Fish House is a three-piece indie rock band originally from Mystic, Connecticut. With Jake Benavidez and Adam Jacey on guitar, bass, and vocals, and Kyle Torr-Brown on drums, the group has been playing together since elementary school. Throughout the years they have moved to Boston together, writing and releasing music all the while. Their live set at WERS was one of their last in Boston before the childhood friends relocate once again, taking their chill, indie sound to New York City.

How did you get started as a band?

Jake: Me and Kyle met in jazz band we started playing together and he was the first musician I started playing with outside my lessons studio. It’s funny because we went to the same lessons studio—it was just a little hole in the wall with a couple of rooms—but we met in jazz band.

Jazz band, like a high school jazz band?

Kyle: Oh no, elementary school!

Adam: At that point we all knew each other. We all knew each other but I wasn’t playing music at that point. Then in middle school we kind of starting farting around with the idea of playing together, and then we started playing more and more until we got to high school.

When did the band really get together, writing and releasing music?

K: I feel like it’s kind of always been that way.

A: Yeah! We’ve kind of always been doing that. I guess we kind of got more serious in the past two years or so. Jake and Kyle moved to Boston and we started playing a lot more.

J: Doing the whole shebang a lot more often.

A: So now we’re trying to make it our main thing.

Do you do you all write together?

K: Well, we tend to write chunks separately but then we’ll bring them together and say “oh, what could this mean in the context of what we’re doing,” and we’ll change stuff up, do a bunch of different stuff.

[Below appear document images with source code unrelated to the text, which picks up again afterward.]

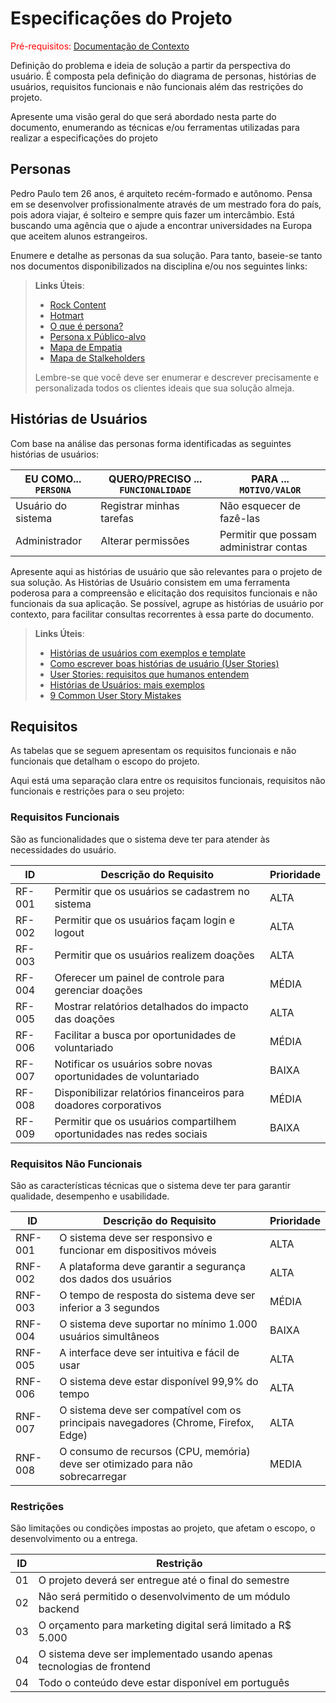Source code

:# Especificações do Projeto

<span style="color:red">Pré-requisitos: <a href="1-Documentação de Contexto.md"> Documentação de Contexto</a></span>

Definição do problema e ideia de solução a partir da perspectiva do usuário. É composta pela definição do diagrama de personas, histórias de usuários, requisitos funcionais e não funcionais além das restrições do projeto.

Apresente uma visão geral do que será abordado nesta parte do documento, enumerando as técnicas e/ou ferramentas utilizadas para realizar a especificações do projeto

## Personas

Pedro Paulo tem 26 anos, é arquiteto recém-formado e autônomo. Pensa em se desenvolver profissionalmente através de um mestrado fora do país, pois adora viajar, é solteiro e sempre quis fazer um intercâmbio. Está buscando uma agência que o ajude a encontrar universidades na Europa que aceitem alunos estrangeiros.

Enumere e detalhe as personas da sua solução. Para tanto, baseie-se tanto nos documentos disponibilizados na disciplina e/ou nos seguintes links:

> **Links Úteis**:
>
> - [Rock Content](https://rockcontent.com/blog/personas/)
> - [Hotmart](https://blog.hotmart.com/pt-br/como-criar-persona-negocio/)
> - [O que é persona?](https://resultadosdigitais.com.br/blog/persona-o-que-e/)
> - [Persona x Público-alvo](https://flammo.com.br/blog/persona-e-publico-alvo-qual-a-diferenca/)
> - [Mapa de Empatia](https://resultadosdigitais.com.br/blog/mapa-da-empatia/)
> - [Mapa de Stalkeholders](https://www.racecomunicacao.com.br/blog/como-fazer-o-mapeamento-de-stakeholders/)
>
> Lembre-se que você deve ser enumerar e descrever precisamente e personalizada todos os clientes ideais que sua solução almeja.

## Histórias de Usuários

Com base na análise das personas forma identificadas as seguintes histórias de usuários:

| EU COMO... `PERSONA` | QUERO/PRECISO ... `FUNCIONALIDADE` | PARA ... `MOTIVO/VALOR`                |
| -------------------- | ---------------------------------- | -------------------------------------- |
| Usuário do sistema   | Registrar minhas tarefas           | Não esquecer de fazê-las               |
| Administrador        | Alterar permissões                 | Permitir que possam administrar contas |

Apresente aqui as histórias de usuário que são relevantes para o projeto de sua solução. As Histórias de Usuário consistem em uma ferramenta poderosa para a compreensão e elicitação dos requisitos funcionais e não funcionais da sua aplicação. Se possível, agrupe as histórias de usuário por contexto, para facilitar consultas recorrentes à essa parte do documento.

> **Links Úteis**:
>
> - [Histórias de usuários com exemplos e template](https://www.atlassian.com/br/agile/project-management/user-stories)
> - [Como escrever boas histórias de usuário (User Stories)](https://medium.com/vertice/como-escrever-boas-users-stories-hist%C3%B3rias-de-usu%C3%A1rios-b29c75043fac)
> - [User Stories: requisitos que humanos entendem](https://www.luiztools.com.br/post/user-stories-descricao-de-requisitos-que-humanos-entendem/)
> - [Histórias de Usuários: mais exemplos](https://www.reqview.com/doc/user-stories-example.html)
> - [9 Common User Story Mistakes](https://airfocus.com/blog/user-story-mistakes/)

## Requisitos

As tabelas que se seguem apresentam os requisitos funcionais e não funcionais que detalham o escopo do projeto.

Aqui está uma separação clara entre os requisitos funcionais, requisitos não funcionais e restrições para o seu projeto:

### Requisitos Funcionais

São as funcionalidades que o sistema deve ter para atender às necessidades do usuário.

| ID     | Descrição do Requisito                                           | Prioridade |
| ------ | ---------------------------------------------------------------- | ---------- |
| RF-001 | Permitir que os usuários se cadastrem no sistema                 | ALTA       |
| RF-002 | Permitir que os usuários façam login e logout                    | ALTA       |
| RF-003 | Permitir que os usuários realizem doações                        | ALTA       |
| RF-004 | Oferecer um painel de controle para gerenciar doações            | MÉDIA      |
| RF-005 | Mostrar relatórios detalhados do impacto das doações             | ALTA       |
| RF-006 | Facilitar a busca por oportunidades de voluntariado              | MÉDIA      |
| RF-007 | Notificar os usuários sobre novas oportunidades de voluntariado  | BAIXA      |
| RF-008 | Disponibilizar relatórios financeiros para doadores corporativos | MÉDIA      |
| RF-009 | Permitir que os usuários compartilhem oportunidades nas redes sociais | BAIXA      |

### Requisitos Não Funcionais

São as características técnicas que o sistema deve ter para garantir qualidade, desempenho e usabilidade.

| ID      | Descrição do Requisito                                           | Prioridade |
| ------- | ---------------------------------------------------------------- | ---------- |
| RNF-001 | O sistema deve ser responsivo e funcionar em dispositivos móveis | ALTA       |
| RNF-002 | A plataforma deve garantir a segurança dos dados dos usuários    | ALTA       |
| RNF-003 | O tempo de resposta do sistema deve ser inferior a 3 segundos    | MÉDIA      |
| RNF-004 | O sistema deve suportar no mínimo 1.000 usuários simultâneos     | BAIXA      |
| RNF-005 | A interface deve ser intuitiva e fácil de usar                   | ALTA       |
| RNF-006 | O sistema deve estar disponível 99,9% do tempo                   | ALTA       |
| RNF-007 | O sistema deve ser compatível com os principais navegadores (Chrome, Firefox, Edge)  | ALTA       |
| RNF-008 | O consumo de recursos (CPU, memória) deve ser otimizado para não sobrecarregar | MEDIA       |


### Restrições

São limitações ou condições impostas ao projeto, que afetam o escopo, o desenvolvimento ou a entrega.

| ID  | Restrição                                                             |
| --- | --------------------------------------------------------------------- |
| 01  | O projeto deverá ser entregue até o final do semestre                 |
| 02  | Não será permitido o desenvolvimento de um módulo backend             |
| 03  | O orçamento para marketing digital será limitado a R$ 5.000           |
| 04  | O sistema deve ser implementado usando apenas tecnologias de frontend |
| 04  |Todo o conteúdo deve estar disponível em português |
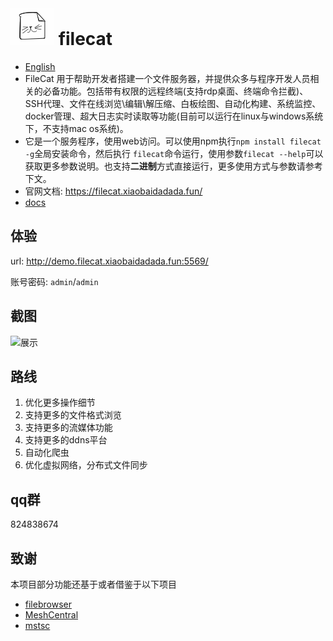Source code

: 
# ![](./src/web/meta/resources/img/logo-70.png) filecat

-  [English ](./doc/EN_README.md)
- FileCat 用于帮助开发者搭建一个文件服务器，并提供众多与程序开发人员相关的必备功能。包括带有权限的远程终端(支持rdp桌面、终端命令拦截)、SSH代理、文件在线浏览\编辑\解压缩、白板绘图、自动化构建、系统监控、docker管理、超大日志实时读取等功能(目前可以运行在linux与windows系统下，不支持mac os系统)。
- 它是一个服务程序，使用web访问。可以使用npm执行`npm install filecat -g`全局安装命令，然后执行 `filecat`命令运行，使用参数`filecat --help`可以获取更多参数说明。也支持**二进制**方式直接运行，更多使用方式与参数请参考下文。
- 官网文档: https://filecat.xiaobaidadada.fun/
- [docs](https://filecat.xiaobaidadada.fun/#/en/home.md)

##  体验
url: http://demo.filecat.xiaobaidadada.fun:5569/

账号密码: `admin`/`admin`

##  截图
![展示](https://github.com/user-attachments/assets/c763018e-c420-491f-92b4-e8b12149b7cd)
##  路线
1. 优化更多操作细节
2. 支持更多的文件格式浏览
3. 支持更多的流媒体功能
4. 支持更多的ddns平台
5. 自动化爬虫
6. 优化虚拟网络，分布式文件同步
##  qq群
824838674
##  致谢
本项目部分功能还基于或者借鉴于以下项目
- [filebrowser](https://github.com/filebrowser/filebrowser)
- [MeshCentral](https://github.com/Ylianst/MeshCentral)
- [mstsc](https://github.com/citronneur/mstsc.js)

What are some other Boston bands that you like to play with?

J: Quite a few! There’s a band called The Water Cycle that we play with a lot. Raavi and the Houseplants are dope. There are plenty of really good bands that we’ve played with.

Tell me more about your songwriting process and what inspires you.

A: It’s been changing, always. I don’t know if we have one thing that’s really set in stone. I mean we only have an EP and a single out now. I think we’re leaning more on the subconscious now than before whereas before there was more wordsmithing. Or not just wordsmithing, but more of the craftsmanship side.

When you say 'subconscious,' you mean a stream-of consciousness type of writing?

A: Exactly! Sort if dipping into that umm…

J: The Flow! The Zone! The Source!

A: Dipping into that river that is available to all but is super hard to reach.

J: We’ll call it The Source.

A: That’s what we’re trying to do more of now.

Do you think your sound has changed as you’ve started doing that?

J: It’s not changing drastically but we’re trimming the fat. We’re constantly refining our craft, getting better at different things, concentrating on different things and then getting worse at things that we got good at and doing this and that. We’re constantly bouncing back and forth and I think that’s how we like it, you know?

So it’s like a constant work in progress.

J: Yeah! Like, who knows what the next music we will put out is really going to sound like. We don’t go in with a set goal. We try to be as creative as we can.

K: We’re finding we have a lot more creative control.

A: [sarcastically] Now that the label’s not breathing down our necks, we’re just ready to go go go!

What are some of your musical inspirations?

J: Well the thing is it just changes so fast. We will like to bring up different bands to reference if we have a reference in mind. But what inspires us most is different movies, or a good day.

A: We’ve been thinking a lot about movies lately. Paul Thomas Anderson is a director we’ve been thinking about.

So you’re inspired as much my movies as other music?

J: Lately I think yeah.

K: We’ve been paying a lot of attention to soundtracks.

Any tour news coming up?

A: We’re moving to New York so things will be pretty different. But we’ll be playing shows in the Northeast and we have a couple more to play in Boston.

What are some of your favorite places to play in Boston?

A: I really like Great Scott. There are some cool houses we have played too.

K: I like the Lilypad, we’re playing one of our last shows there. And I feel like the best shows we play are when we hop on kind of last minute and it’s kind of spontaneous. There was this one show at Midway Cafe we played where the opening band dropped out for a Modern Painters gig. We hopped on last minute and it was very loosey-goosey and I think those ones end up being the best for us.

Is there anything coming up that we should know about?

A: We have a music video out for our song “Clout Cloud.” And we just put out a single called “Better For It.” We’re going to have a three-song EP that will be coming out mid fall!